A different era, perhaps, but another example of the battle the current Thunder face in realising their stated ambition of winning Super League within ten years.
I’ve also heard a lot about the Academy and community foundation, and the growth of the amateur game in the North-East, yet for me, a big mistake was made a few years ago in letting go of Lee Crooks, who had been doing a great job as development officer in the region.
Other than a big population, which hasn’t really shown that much interest in our game, I don’t see too many areas in which Newcastle betters Barrow, where the amateur set-up is strong, there is a long history of the sport being played at professional level and the club has established itself within the community, particularly during the pandemic.
For whatever reason, Cumbria, with such a rich Rugby League heritage, has been left to wither while far more effort seems to have been put into attempts at expansion, which never seemed very likely to succeed.

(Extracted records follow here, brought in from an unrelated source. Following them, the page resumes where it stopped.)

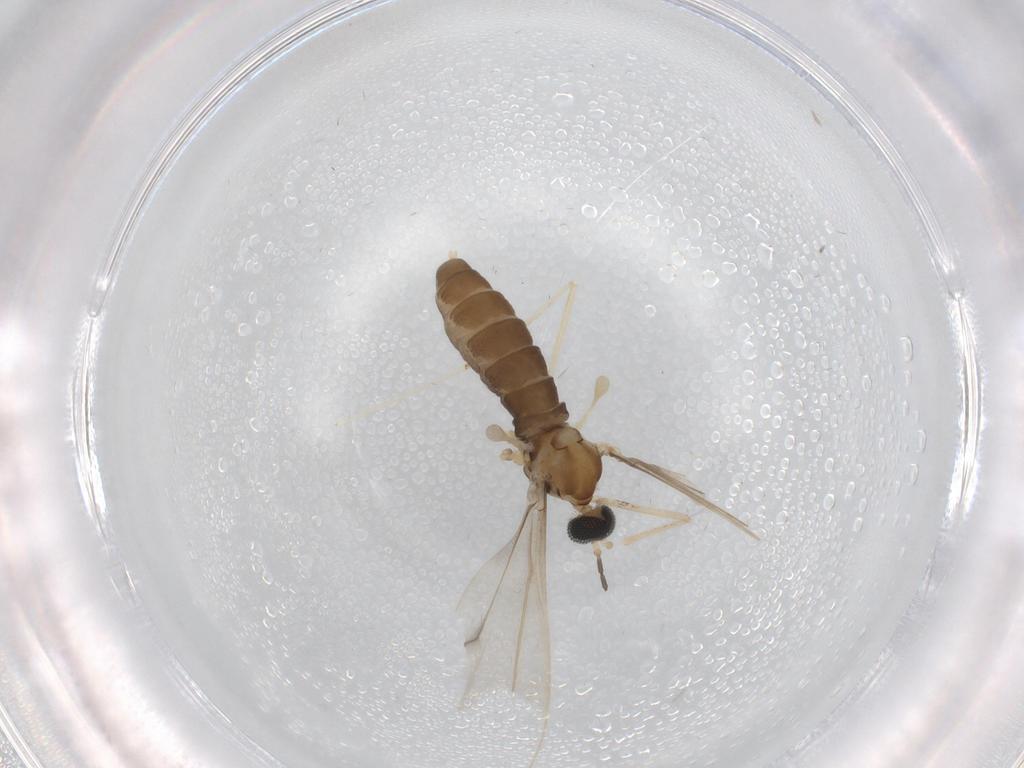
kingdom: Animalia
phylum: Arthropoda
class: Insecta
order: Diptera
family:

The panel that ruled on the applications of Newcastle, Barrow, Doncaster, Rochdale and Workington referred to the main ‘determining criteria’ as enhancing the commercial value of the competition, delivering value to other members, being competitive on the pitch, being sustainable and contributing to achieving the sport’s ‘broader goals’.
I won’t devote too much space to the eagerly awaited announcement on the 12th Super League club for 2021 because it will be a major topic for discussion next week, by which time we’ll know the outcome.

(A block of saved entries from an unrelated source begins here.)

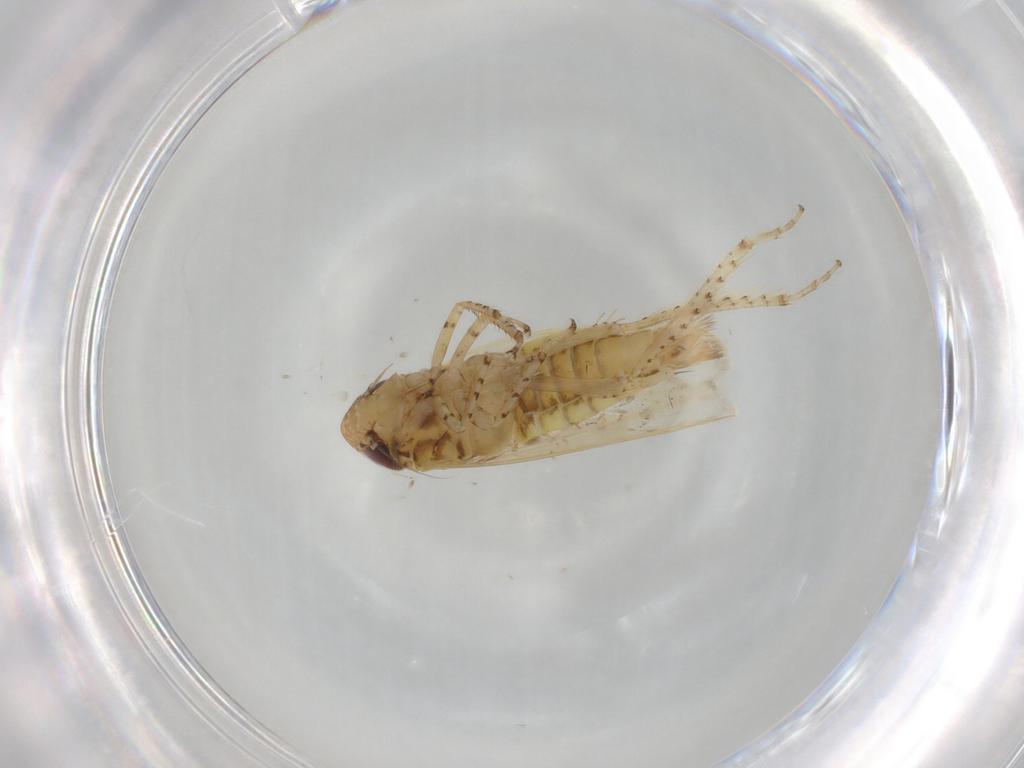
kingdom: Animalia
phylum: Arthropoda
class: Insecta
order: Hemiptera
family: Cicadellidae
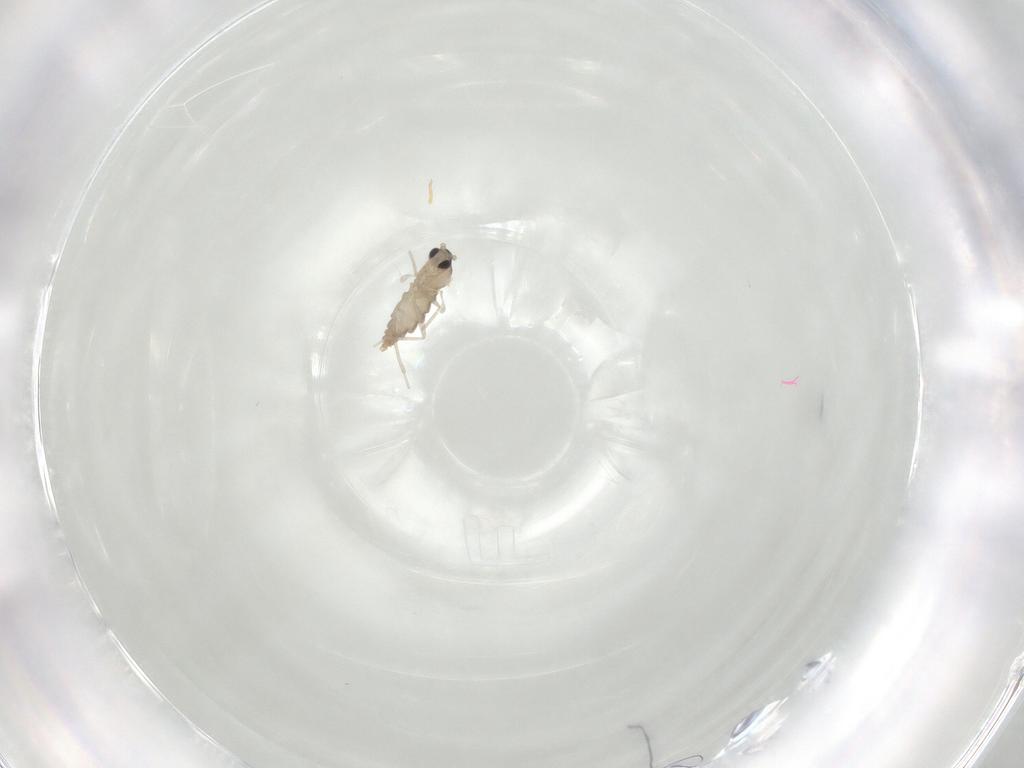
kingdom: Animalia
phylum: Arthropoda
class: Insecta
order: Diptera
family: Cecidomyiidae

I’ve no beef with the Bulls’ fans, who have shown incredibly loyalty and are innocent victims of the club’s well-documented slide, but even some of them are saying there are other more deserving candidates
If it is Bradford who are chosen, given the criteria already outlined, it’s going to take a very good spin doctor to convince the wider public that it is justifiable.

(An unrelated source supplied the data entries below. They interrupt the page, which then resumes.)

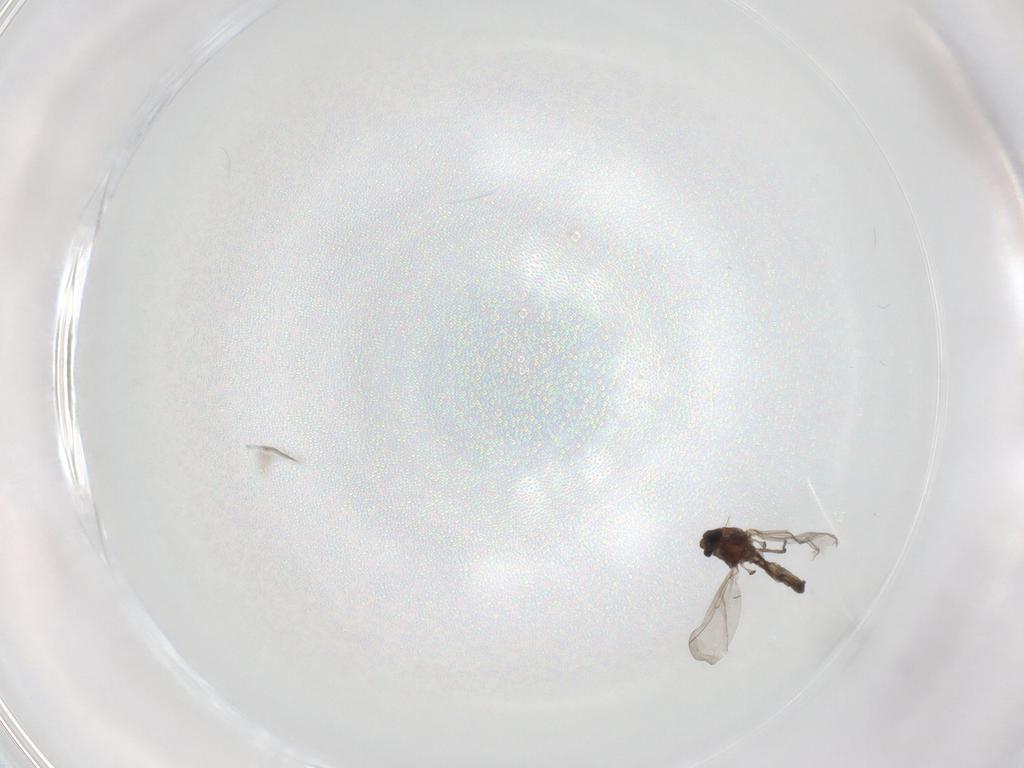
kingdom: Animalia
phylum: Arthropoda
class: Insecta
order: Diptera
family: Chironomidae
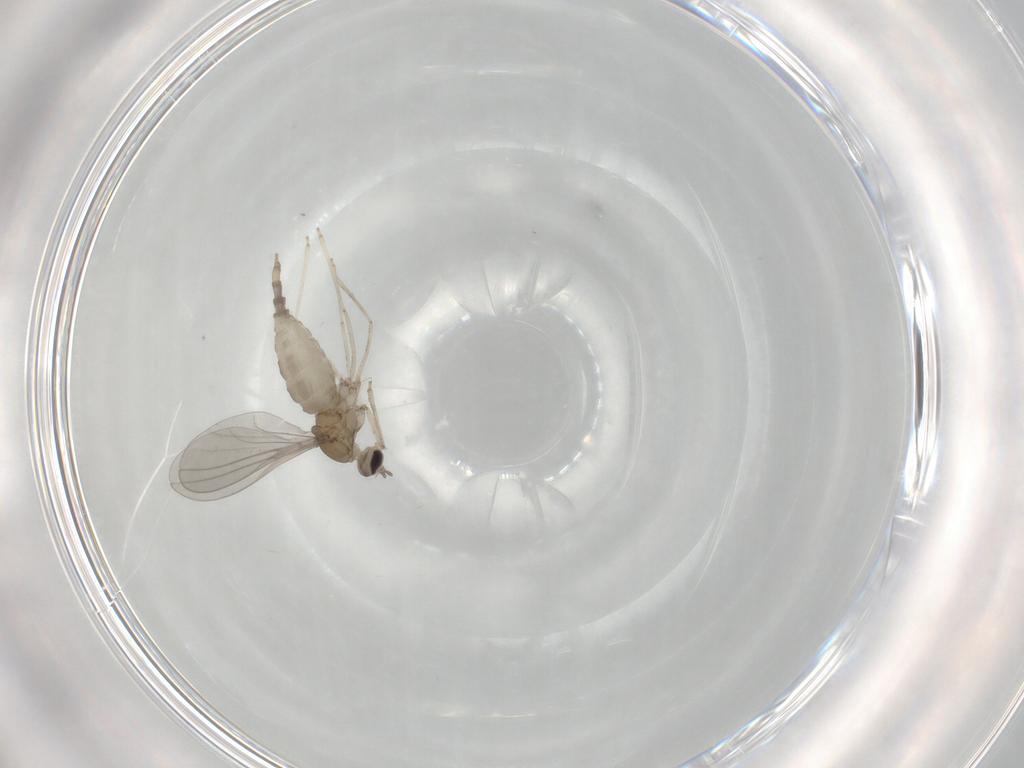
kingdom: Animalia
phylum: Arthropoda
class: Insecta
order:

Good to see Giants snap up Joe
I’ve always liked Joe Greenwood as a player, so I was pleased to see Ian Watson flex some of the financial muscle provided by Ken Davy to bring him to Huddersfield on a two-year contract.
These are encouraging times for the claret and gold faithful, with Australian halfback Jack Cogger also coming over from Canterbury-Bankstown, and I think we’ll all be interested to see how things develop at the Giants.
Greenwood looked a cracking forward when he was at St Helens, and certainly deserved his chance in the NRL with Gold Coast.
He came back to Wigan and helped them win the Grand Final in 2018, but since then he seems to have been treading water.
When he went on loan to Leeds earlier this year, I really wanted him to show his talent and earn a permanent deal, but the move was scuppered by the pandemic.
The return of John Bateman meant he was down the pecking order at Wigan, so moving to the John Smith’s provides a great opportunity to work under an excellent coach.
Joe has the ability to be one of the best second rows in Super League, and hopefully he will get firmly back on track.
Two sad losses
We’ve lost a couple of the game’s great characters in Geoff Pryce and Ged Stokes, both taken far too soon.
Geoff, from such a renowned Rugby League family, was a top bloke who was great company off the pitch and a real competitor on it for York.
He was a really powerful winger who never took a backward step, but he was also a fair player who was well respected by opponents.
And it wasn’t just his tries, but the way he played the game with a smile on his face, and his approachability off the pitch, which made him such a fans’ favourite at York.
Ged was a teak-tough Kiwi who was a good enough prop to make the New Zealand team before turning to coaching.
He was a bit of a throwback in that he enjoyed a pint or two, and he could be fairly feisty, but he was also fair-minded.
The fact that he was so well liked by fans of rival clubs Workington and Whitehaven, both of whom he coached, is a mark of the man.
Plans for my golf day in aid of Rob Burrow and the fight against MND are well under way, and I’d like to appeal to clubs, their sponsors and any businesses or individuals to donate prizes for auction.
There are also a few team places left for the event at Normanton Golf Club on Monday, May 17.